The Jackal: July 2026

1 Jul 2026

Illegal Cigarettes Up 74% Since National Canned Smokefree

Here is the number National does not want you dwelling on. In 2023, the year before this coalition tore up New Zealand's world leading smokefree laws, Customs seized 8.5 million illegal cigarettes. By 2025, the first full year under the repeal, that figure had climbed to 14.8 million. That’s a shocking 74 percent increase in illegal cigarettes flooding the country, on this government's watch, as a direct consequence of decisions this government made.

Christopher Luxon told the country the opposite would happen. On the day he was sworn in, he defended the repeal by warning that cutting the number of licensed tobacco retailers would create an untaxed black market, ripe for ramraids and organised crime. It was a confident, specific claim, and it was wrong in exactly the way public health researchers warned it would be at the time.

Yesterday, 1 News reported:

Five arrested, 1.38 million illegal cigarettes seized in raids

Five people have been arrested and 1.38 million illegal cigarettes seized in a series of raids at dairies and homes across the North Island.

Authorities carried out 21 raids at eight retail outlets and six residential addresses in Rotorua, Waikato and Auckland as part of the six-month operation.

The operation, dubbed Operation Clarify, was led by Customs, with support from police and Health New Zealand

Customs estimated that 1.378 million cigarettes, representing more than $2 million in evaded tobacco excise, were seized. Around $170,000 in cash was also seized. 


The trouble for Luxon is that none of the measures he blamed in advance ever got the chance to operate. Denicotinisation, the retailer cap, and the smokefree generation clause were repealed within his government's first hundred days, before any of them could plausibly have caused anything. What has actually driven the explosion in illicit tobacco is the environment National itself created once those protections were gone.

Start with the money. This coalition of chaos government set aside $216 million to fund a 50 percent cut to excise tax on heated tobacco products, a change that mainly benefits Philip Morris, whose New Zealand external affairs staff include former senior figures from NZ First's own political operation.

Customs Minister Casey Costello has since told media the reason for the surge in seizures is that excise increases breached a threshold, creating a big price differential. Health researchers have called that explanation straight out of the tobacco industry playbook.

Then there’s the enforcement gap this government left wide open. It took until May 2026, more than two years after the repeal, for Customs, police and the health sector to even be combined into a single Illicit Tobacco Action Group. By the time that group carried out its first major operation this week, arresting five people and seizing 1.378 million cigarettes across Rotorua, Waikato and Auckland, investigators found the network they broke up had been actively recruiting more retailers to expand. National had years of warning and years of rising seizure data. It moved only once the numbers had become impossible to ignore.

None of this is abstract. Modelling of the repealed legislation found it would have cut smoking deaths by 1,170 within ten years and by 8,150 within twenty, including 2,811 fewer deaths among Māori, who continue to carry a wildly disproportionate share of this country's smoking harm. Every one of those numbers represents a New Zealander whose death this government could have prevented.

The Cancer Society estimated that within the first hundred days of the coalition alone, roughly 585 New Zealanders would die from tobacco related cancer, a toll the repealed law was specifically designed to start bringing down.

As Otago University public health researcher Andrew Waa put it at the time, one death from this toxic product is one too many. Health Coalition Aotearoa co-chair Boyd Swinburn was blunter still, accusing the coalition of putting the profits of the tobacco industry ahead of the health of New Zealanders.

Back in November 2023, RNZ reported:

Smokefree legislation would have driven cigarette black market - Christopher Luxon

Luxon told Morning Report there were "some practical issues" with the amendments to legislation passed last year that National, ACT and New Zealand First disagreed with, such as reducing the number of retailers that could sell tobacco.

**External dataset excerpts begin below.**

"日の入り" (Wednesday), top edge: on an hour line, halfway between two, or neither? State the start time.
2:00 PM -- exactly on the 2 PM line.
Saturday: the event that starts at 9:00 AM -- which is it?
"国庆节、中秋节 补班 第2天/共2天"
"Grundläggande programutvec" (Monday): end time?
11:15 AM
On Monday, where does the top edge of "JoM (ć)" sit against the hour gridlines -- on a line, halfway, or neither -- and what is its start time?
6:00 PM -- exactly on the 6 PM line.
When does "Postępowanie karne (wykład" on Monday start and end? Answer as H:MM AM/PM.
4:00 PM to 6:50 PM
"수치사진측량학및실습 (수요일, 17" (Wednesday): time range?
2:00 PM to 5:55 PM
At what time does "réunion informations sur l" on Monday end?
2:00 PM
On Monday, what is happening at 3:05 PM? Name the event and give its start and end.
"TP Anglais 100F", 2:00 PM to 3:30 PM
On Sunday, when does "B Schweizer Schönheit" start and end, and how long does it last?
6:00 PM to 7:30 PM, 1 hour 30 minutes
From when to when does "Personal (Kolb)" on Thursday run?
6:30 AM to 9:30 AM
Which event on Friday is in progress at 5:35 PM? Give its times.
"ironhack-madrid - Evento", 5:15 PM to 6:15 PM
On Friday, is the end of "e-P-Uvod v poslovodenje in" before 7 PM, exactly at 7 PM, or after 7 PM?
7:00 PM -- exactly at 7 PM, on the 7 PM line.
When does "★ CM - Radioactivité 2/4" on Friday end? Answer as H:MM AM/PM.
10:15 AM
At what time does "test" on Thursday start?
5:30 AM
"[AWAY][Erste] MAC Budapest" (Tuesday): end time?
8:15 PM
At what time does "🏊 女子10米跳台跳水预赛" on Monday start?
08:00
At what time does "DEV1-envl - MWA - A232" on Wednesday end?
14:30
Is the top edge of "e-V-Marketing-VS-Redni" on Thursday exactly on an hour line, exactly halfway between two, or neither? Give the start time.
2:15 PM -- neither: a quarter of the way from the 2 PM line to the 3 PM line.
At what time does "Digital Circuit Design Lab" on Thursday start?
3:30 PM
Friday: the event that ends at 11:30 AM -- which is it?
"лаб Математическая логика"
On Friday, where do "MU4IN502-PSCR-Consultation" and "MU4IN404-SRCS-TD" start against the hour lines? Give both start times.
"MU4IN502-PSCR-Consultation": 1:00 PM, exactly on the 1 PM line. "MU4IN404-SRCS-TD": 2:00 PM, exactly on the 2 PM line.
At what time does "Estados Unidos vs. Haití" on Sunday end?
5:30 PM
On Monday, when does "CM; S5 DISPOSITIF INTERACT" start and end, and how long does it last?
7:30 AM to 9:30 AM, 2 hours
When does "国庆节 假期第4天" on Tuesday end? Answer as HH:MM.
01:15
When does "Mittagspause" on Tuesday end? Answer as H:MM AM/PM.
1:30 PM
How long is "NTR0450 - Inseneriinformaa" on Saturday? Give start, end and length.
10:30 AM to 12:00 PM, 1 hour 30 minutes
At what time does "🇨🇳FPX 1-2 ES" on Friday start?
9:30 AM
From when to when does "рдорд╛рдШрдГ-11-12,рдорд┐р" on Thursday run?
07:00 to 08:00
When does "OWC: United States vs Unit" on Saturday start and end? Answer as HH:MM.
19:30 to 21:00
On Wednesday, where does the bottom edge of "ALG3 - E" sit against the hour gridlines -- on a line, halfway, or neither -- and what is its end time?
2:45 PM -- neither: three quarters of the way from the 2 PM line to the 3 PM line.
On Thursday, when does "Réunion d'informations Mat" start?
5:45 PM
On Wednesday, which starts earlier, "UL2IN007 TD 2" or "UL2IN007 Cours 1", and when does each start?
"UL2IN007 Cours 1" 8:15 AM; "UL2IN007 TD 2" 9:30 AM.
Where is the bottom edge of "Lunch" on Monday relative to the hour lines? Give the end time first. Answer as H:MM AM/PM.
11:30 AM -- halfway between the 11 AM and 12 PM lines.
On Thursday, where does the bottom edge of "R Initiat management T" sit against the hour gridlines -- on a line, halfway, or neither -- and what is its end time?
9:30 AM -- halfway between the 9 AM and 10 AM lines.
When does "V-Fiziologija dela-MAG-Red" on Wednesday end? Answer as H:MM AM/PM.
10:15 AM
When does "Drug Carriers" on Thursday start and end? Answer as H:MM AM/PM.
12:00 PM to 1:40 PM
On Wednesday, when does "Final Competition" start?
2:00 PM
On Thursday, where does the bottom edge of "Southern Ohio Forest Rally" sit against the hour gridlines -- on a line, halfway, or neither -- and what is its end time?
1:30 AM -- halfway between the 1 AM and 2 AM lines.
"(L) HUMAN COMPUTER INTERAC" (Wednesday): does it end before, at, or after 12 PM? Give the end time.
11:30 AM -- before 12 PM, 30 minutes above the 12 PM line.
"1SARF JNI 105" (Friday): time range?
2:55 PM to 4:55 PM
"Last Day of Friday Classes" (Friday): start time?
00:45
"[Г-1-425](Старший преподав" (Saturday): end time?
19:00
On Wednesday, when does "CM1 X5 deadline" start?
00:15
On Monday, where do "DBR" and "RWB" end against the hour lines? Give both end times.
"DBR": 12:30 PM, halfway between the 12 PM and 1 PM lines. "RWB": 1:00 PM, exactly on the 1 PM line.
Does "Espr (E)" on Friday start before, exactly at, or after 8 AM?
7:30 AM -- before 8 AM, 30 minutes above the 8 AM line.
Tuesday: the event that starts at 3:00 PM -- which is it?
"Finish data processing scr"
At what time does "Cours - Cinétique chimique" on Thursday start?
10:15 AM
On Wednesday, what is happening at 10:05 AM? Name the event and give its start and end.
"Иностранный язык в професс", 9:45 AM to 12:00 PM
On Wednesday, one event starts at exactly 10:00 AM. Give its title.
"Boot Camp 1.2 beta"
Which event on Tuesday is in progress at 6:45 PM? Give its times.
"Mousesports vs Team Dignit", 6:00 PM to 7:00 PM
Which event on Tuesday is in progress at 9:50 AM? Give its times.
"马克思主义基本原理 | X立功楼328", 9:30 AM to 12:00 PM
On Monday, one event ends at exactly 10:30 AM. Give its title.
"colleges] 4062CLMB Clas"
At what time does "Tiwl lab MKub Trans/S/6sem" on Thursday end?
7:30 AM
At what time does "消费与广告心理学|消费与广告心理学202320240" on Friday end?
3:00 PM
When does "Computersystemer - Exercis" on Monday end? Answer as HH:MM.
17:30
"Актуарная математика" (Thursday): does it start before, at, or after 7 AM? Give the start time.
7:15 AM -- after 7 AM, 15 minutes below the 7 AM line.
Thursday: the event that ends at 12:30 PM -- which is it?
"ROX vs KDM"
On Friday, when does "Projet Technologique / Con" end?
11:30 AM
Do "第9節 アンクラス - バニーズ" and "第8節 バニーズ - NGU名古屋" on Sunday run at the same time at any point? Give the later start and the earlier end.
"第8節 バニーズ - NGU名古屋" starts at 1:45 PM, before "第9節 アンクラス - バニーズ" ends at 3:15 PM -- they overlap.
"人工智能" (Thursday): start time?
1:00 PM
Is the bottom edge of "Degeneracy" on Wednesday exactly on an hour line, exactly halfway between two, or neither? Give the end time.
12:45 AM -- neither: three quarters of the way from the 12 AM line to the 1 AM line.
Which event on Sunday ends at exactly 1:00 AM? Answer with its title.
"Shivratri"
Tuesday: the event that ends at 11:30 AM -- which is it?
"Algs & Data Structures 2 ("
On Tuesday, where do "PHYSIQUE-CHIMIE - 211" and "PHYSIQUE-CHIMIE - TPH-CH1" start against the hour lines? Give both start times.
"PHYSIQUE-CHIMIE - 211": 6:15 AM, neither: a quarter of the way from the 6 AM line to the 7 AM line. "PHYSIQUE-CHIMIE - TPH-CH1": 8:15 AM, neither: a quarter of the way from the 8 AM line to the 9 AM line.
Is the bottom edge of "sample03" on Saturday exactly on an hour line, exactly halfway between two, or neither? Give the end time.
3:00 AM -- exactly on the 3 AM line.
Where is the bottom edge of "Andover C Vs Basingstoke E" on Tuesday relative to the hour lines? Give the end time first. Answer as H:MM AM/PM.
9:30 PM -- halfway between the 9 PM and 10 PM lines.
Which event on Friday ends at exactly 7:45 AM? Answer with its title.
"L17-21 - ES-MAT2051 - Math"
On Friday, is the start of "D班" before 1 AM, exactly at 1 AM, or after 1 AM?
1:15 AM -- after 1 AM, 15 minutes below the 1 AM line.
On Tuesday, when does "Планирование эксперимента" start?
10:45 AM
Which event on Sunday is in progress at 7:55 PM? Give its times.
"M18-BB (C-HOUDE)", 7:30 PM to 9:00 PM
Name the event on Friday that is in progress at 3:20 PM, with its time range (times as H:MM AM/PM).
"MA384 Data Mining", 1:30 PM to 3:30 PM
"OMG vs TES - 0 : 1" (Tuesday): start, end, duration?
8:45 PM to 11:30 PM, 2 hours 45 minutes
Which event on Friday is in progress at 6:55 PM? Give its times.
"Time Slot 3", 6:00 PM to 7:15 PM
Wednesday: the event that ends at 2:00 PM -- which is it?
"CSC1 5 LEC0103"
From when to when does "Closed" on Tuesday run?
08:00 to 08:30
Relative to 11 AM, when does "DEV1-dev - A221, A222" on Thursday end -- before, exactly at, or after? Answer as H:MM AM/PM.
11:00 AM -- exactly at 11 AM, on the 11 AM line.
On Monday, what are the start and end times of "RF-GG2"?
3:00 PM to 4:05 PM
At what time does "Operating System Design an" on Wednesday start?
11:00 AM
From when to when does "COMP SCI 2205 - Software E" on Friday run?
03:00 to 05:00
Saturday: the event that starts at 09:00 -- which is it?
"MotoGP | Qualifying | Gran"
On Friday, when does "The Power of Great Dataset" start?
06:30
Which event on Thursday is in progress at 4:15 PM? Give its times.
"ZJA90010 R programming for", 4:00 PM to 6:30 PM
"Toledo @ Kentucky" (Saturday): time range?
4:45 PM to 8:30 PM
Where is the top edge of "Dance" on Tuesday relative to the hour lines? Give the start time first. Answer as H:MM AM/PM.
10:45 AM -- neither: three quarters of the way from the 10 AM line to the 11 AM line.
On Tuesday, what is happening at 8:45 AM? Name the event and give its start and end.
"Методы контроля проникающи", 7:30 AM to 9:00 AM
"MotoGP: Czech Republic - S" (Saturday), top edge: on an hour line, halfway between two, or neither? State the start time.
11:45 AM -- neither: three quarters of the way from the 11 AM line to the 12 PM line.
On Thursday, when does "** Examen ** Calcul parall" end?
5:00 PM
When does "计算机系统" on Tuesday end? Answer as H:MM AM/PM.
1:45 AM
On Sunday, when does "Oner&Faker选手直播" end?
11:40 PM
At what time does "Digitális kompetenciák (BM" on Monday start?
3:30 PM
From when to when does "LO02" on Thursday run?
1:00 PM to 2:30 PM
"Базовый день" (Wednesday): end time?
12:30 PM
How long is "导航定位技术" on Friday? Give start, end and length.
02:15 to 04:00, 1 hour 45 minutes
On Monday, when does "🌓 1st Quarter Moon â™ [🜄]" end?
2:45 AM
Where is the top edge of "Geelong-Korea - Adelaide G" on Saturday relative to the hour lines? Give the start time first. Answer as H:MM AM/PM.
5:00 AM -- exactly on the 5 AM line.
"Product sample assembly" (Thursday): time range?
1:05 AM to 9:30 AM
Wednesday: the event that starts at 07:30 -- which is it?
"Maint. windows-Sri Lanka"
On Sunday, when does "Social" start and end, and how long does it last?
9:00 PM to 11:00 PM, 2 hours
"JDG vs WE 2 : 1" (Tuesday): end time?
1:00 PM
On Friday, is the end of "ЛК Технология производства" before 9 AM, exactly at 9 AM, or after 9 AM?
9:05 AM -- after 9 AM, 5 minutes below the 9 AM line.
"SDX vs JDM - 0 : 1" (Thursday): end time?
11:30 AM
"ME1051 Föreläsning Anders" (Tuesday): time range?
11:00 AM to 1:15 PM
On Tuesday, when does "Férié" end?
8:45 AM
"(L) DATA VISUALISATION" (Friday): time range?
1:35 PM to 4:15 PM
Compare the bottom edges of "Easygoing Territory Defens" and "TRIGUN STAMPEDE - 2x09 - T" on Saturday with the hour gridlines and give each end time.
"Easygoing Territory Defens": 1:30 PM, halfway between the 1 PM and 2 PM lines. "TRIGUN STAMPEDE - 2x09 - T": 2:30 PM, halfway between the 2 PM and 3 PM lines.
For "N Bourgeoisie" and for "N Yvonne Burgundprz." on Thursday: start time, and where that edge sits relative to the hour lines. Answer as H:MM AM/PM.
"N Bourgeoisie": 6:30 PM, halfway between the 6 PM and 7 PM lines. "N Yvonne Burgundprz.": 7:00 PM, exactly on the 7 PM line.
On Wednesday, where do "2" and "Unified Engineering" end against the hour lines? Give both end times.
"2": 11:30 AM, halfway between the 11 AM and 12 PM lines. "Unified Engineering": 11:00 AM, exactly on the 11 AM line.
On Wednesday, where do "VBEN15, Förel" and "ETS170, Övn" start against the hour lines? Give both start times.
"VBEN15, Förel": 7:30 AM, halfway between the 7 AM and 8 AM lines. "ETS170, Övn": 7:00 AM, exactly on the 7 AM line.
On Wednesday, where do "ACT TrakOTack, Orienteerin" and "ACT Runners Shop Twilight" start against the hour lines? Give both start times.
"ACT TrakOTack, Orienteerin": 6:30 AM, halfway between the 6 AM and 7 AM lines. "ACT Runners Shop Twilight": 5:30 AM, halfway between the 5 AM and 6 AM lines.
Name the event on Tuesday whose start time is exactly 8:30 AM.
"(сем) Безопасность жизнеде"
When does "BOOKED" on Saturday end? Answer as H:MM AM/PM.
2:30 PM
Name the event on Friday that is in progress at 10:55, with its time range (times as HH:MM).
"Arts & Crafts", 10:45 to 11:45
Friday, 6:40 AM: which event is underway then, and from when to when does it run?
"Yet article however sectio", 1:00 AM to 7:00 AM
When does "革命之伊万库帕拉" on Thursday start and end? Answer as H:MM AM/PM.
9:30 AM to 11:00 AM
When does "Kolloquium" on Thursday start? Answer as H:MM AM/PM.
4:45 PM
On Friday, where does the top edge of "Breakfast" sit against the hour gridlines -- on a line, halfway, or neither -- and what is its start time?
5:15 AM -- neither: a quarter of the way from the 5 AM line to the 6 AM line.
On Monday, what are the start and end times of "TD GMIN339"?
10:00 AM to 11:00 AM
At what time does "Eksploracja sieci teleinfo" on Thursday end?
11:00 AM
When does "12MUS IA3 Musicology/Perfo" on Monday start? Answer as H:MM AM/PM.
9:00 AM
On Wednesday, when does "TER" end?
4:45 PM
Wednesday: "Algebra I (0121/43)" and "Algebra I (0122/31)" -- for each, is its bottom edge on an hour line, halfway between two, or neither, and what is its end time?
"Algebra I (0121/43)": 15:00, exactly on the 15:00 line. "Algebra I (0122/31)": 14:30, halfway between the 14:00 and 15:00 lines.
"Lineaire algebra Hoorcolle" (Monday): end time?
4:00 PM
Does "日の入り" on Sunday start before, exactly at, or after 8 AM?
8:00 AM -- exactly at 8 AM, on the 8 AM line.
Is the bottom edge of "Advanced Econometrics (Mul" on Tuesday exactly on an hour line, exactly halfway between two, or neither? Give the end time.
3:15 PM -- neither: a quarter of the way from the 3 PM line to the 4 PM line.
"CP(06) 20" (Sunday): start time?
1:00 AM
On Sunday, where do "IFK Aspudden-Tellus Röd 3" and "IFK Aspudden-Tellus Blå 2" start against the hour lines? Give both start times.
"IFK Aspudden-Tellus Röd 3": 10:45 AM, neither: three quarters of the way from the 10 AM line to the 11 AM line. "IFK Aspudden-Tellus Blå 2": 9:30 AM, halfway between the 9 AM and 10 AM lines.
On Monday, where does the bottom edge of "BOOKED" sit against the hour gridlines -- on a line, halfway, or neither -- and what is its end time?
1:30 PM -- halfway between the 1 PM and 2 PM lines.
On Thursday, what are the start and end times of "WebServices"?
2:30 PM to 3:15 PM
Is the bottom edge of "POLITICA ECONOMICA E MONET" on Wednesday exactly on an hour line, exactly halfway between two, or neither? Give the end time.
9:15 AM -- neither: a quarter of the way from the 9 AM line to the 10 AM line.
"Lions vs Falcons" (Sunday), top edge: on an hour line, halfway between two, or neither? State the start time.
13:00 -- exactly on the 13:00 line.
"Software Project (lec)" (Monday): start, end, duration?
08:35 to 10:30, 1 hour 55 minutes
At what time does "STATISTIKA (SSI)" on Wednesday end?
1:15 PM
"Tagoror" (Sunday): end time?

The amendments, parts of which are yet to come into force, would also have created a generation of young New Zealanders who would never legally be able to buy cigarettes.

"To say that actually, you can concentrate all that distribution in a few shops and you have one smoke shop in one small town in New Zealand, you can't not tell me that will be a massive target for ramraids and crime; there will be an increased black market - an untaxed black market - for cigarette smokes," he said.


This isn't a government that got the settings wrong through incompetence. It repealed a law on the advice of arguments that mirrored tobacco industry submissions almost word for word, funded partly by a tax break that happened to suit Philip Morris, and then took two and a half years to build an enforcement response to the entirely predictable consequences. The illicit market didn't grow despite National's choices. It grew because of them.

Luxon promised that repealing the law would prevent a black market in tobacco products. Instead he built one, funded the industry driving it, and let it run largely unchecked while people, disproportionately Māori, kept dying of a disease this country was on track to end.